A feature expansion module 130, configured to expand the voxel features in the second voxel feature matrix to each point in the three-dimensional point cloud data set based on a feature interpolation algorithm to obtain a point cloud feature matrix; in this embodiment, the step S13 can be executed by the feature extension module 130, that is, the detailed description about the feature extension module 130 can refer to the step S13, and the detailed description is not repeated here.
And the point cloud marking module 140 is used for inputting the point cloud feature matrix into the multilayer perceptron to mark the attributes of the three-dimensional point cloud.

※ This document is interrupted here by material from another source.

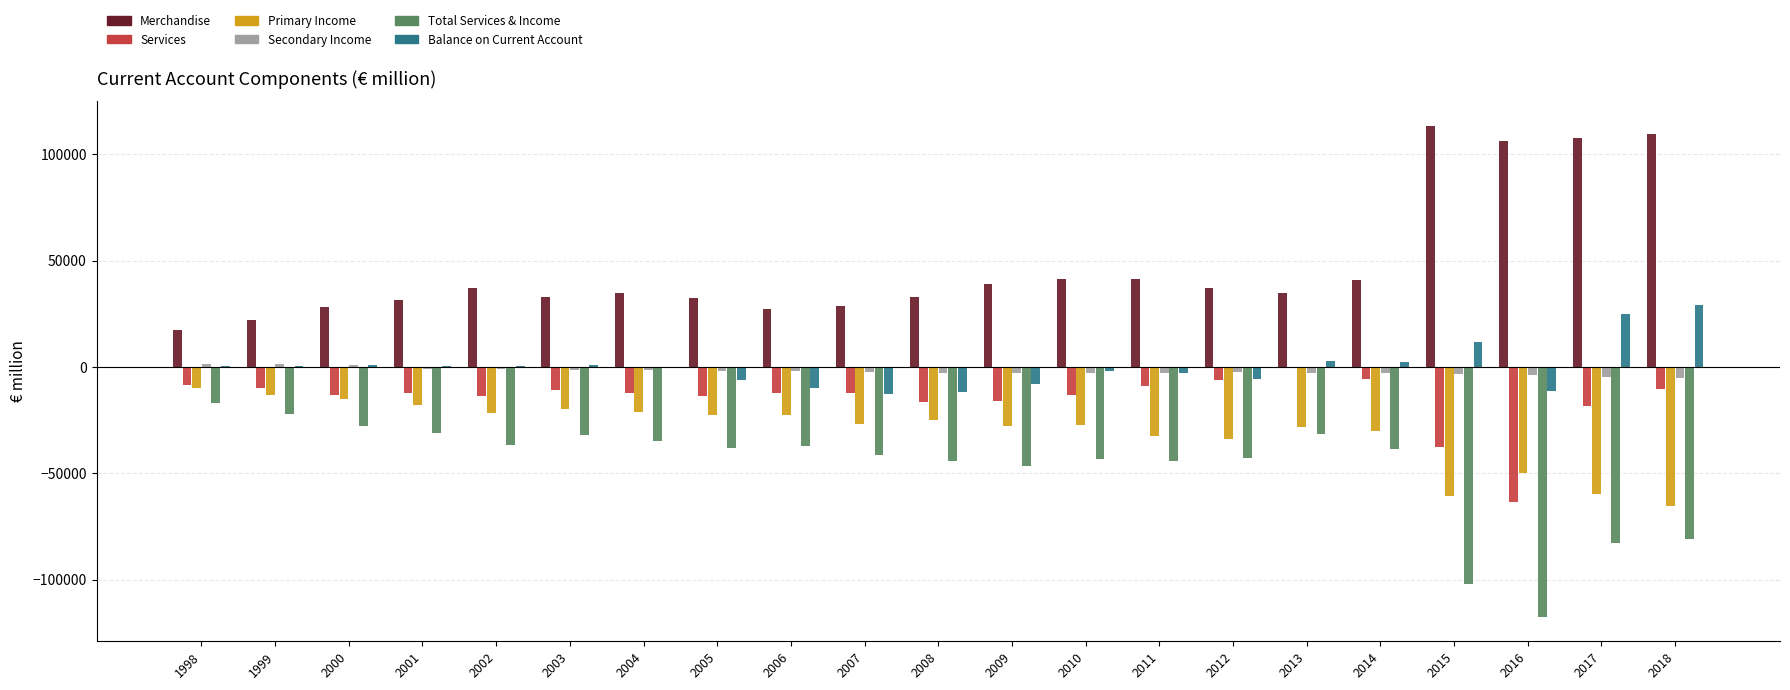

What is the sum of all Primary Income values?

-632402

In this embodiment, the step S14 can be executed by the point cloud marking module 140, that is, the detailed description about the point cloud marking module 140 can refer to the step S14, and the detailed description is not repeated here.

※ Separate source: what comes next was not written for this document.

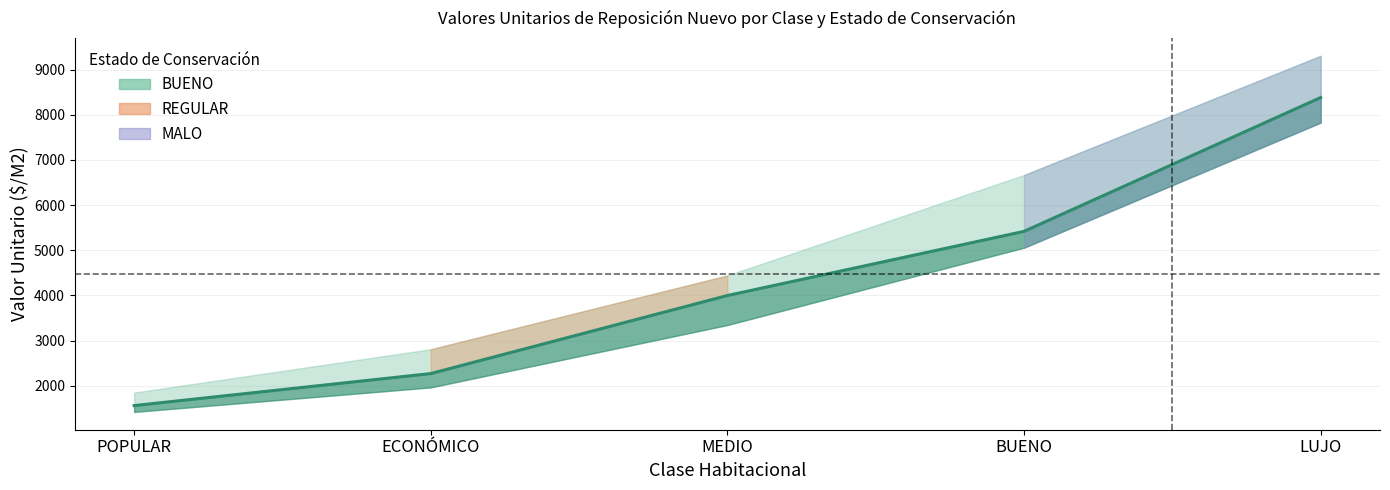

What is the difference between the maximum and second lowest values?

6115.6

In summary, the method and the device for labeling the three-dimensional point cloud based on the fused voxel provided by the embodiment of the invention extract multi-scale voxel characteristics by constructing a multi-scale space on a regularized voxel model based on a voxel convolution neural network, and then expand the voxel characteristics to point characteristics by using a characteristic interpolation mode, thereby realizing relatively fine classification and point cloud labeling point by point.

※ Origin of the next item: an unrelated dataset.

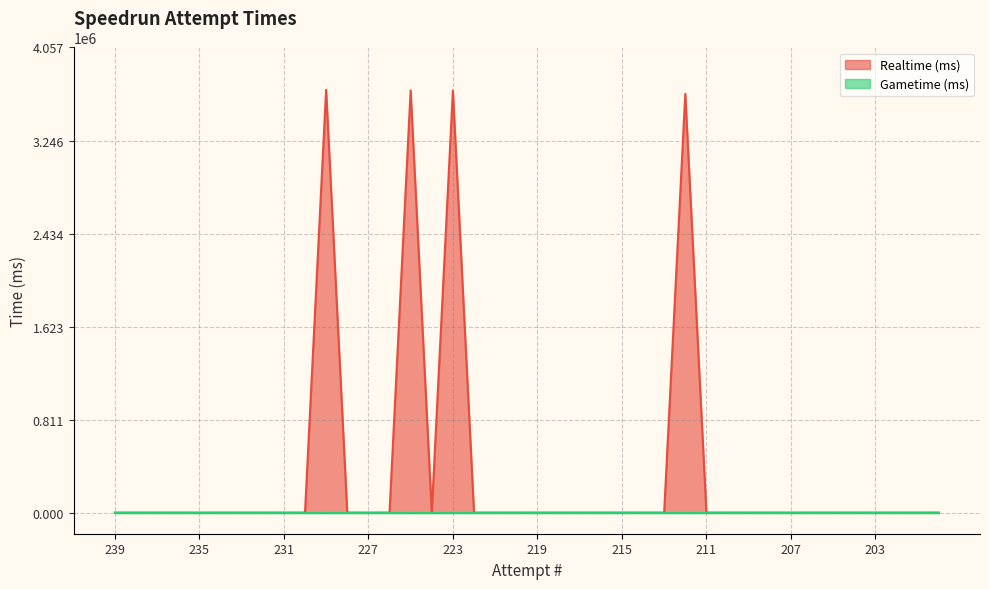

Does the chart display data point markers on the line(s)?

No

In the description of the present invention, the terms "disposed", "connected" and "connected" should be interpreted broadly, and may be, for example, fixedly connected, detachably connected, or integrally connected; can be mechanically or electrically connected; they may be connected directly or indirectly through intervening media, or they may be interconnected between two elements. The specific meanings of the above terms in the present invention can be understood in specific cases to those skilled in the art. In the embodiments provided in the embodiments of the present invention, it should be understood that the disclosed apparatus and method may be implemented in other ways. The apparatus and method embodiments described above are illustrative only, as the flowcharts and block diagrams in the figures illustrate the architecture, functionality, and operation of possible implementations of apparatus, methods and computer program products according to a predetermined number of embodiments of the present invention. In this regard, each block in the flowchart or block diagrams may represent a module, segment, or portion of code. The module, segment, or portion of code, comprises one or a predetermined number of elements designed to implement a specified logical function.
It should also be noted that, in some alternative implementations, the functions noted in the block may occur out of the order noted in the figures. For example, two blocks shown in succession may, in fact, be executed substantially concurrently, or the blocks may sometimes be executed in the reverse order, depending upon the functionality involved. It will also be noted that each block of the block diagrams and/or flowchart illustration, and combinations of blocks in the block diagrams and/or flowchart illustration, can be implemented by special purpose hardware-based systems which perform the specified functions or acts, or combinations of special purpose hardware and computer instructions.
The above description is only a preferred embodiment of the present invention and is not intended to limit the present invention, and various modifications and changes may be made by those skilled in the art. Any modification, equivalent replacement, or improvement made within the spirit and principle of the present invention should be included in the protection scope of the present invention.